Personal information
- Full name: Robert Trimming Davidson
- Date of birth: 27 April 1913
- Place of birth: Lochgelly, Scotland
- Date of death: October 1988 (aged 75)
- Place of death: Coventry, England
- Height: 5 ft 5 in (1.65 m)
- Position: Inside forward

Youth career
- Prinslaw United

Senior career*
- Years: Team / Apps / (Gls)
- Bowhill Rovers
- 1930–1933: St Bernard's / 60 / (30)
- 1933–1935: St Johnstone / 58 / (28)
- 1935–1937: Arsenal / 57 / (13)
- 1937–1948: Coventry City / 47 / (9)
- 1948–1949: Hinckley Athletic
- 1949–1950: Redditch Town
- 1950–1951: Rugby Town
- Total:  / 222 / (80)

International career
- 1934: Scottish League XI / 1 / (0)

= Bobby Davidson (footballer) =

Scottish footballer

Robert Trimming Davidson (27 April 1913 – October 1988) was a Scottish footballer who played as an inside forward for St Bernard's, St Johnstone, Arsenal and Coventry City.

==Career==
Considered a player with great talent and potential – but a variable temperament – from an early age, Davidson made one appearance for the Scottish Football League XI in 1934 while with St Johnstone and scored the Perth club's 1000th Scottish Football League goal.

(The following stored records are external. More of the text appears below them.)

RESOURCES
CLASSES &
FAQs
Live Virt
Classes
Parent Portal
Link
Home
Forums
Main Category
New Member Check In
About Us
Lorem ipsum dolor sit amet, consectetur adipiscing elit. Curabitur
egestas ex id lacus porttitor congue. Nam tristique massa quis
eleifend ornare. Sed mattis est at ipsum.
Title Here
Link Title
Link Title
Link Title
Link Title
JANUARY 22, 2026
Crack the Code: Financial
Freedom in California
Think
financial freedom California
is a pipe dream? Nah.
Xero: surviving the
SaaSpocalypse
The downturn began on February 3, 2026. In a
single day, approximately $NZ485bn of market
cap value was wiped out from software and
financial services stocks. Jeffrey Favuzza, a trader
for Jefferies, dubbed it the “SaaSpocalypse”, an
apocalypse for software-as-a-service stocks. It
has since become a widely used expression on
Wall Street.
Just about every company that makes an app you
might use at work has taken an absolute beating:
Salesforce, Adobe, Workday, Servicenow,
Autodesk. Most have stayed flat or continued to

After moving to Arsenal towards the end of the 1934–35 season he quickly won the Football League title and was seen as a possible successor to Alex James. However, he suffered from injuries and fell out of favour at the North London club after the 1935 FA Charity Shield match and was not selected for the 1936 FA Cup Final victory, and although back in the picture for the next campaign, finished on the losing side again in the 1936 FA Charity Shield. He moved to Coventry City in exchange for Leslie Jones in November 1937.

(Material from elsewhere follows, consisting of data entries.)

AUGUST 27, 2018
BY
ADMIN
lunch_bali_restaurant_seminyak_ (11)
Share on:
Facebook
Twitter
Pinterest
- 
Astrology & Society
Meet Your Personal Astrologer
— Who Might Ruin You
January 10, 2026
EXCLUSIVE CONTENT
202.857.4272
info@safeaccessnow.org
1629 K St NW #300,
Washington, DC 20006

Having lost what may have been his peak years as a player to World War II, in which he served in the British Army and made guest appearances for several clubs, Davidson played a small number of games for Coventry after the conflict ended, departing aged 35 in 1948. He later featured for local non-league sides Hinckley Athletic, Redditch Town and Rugby Town.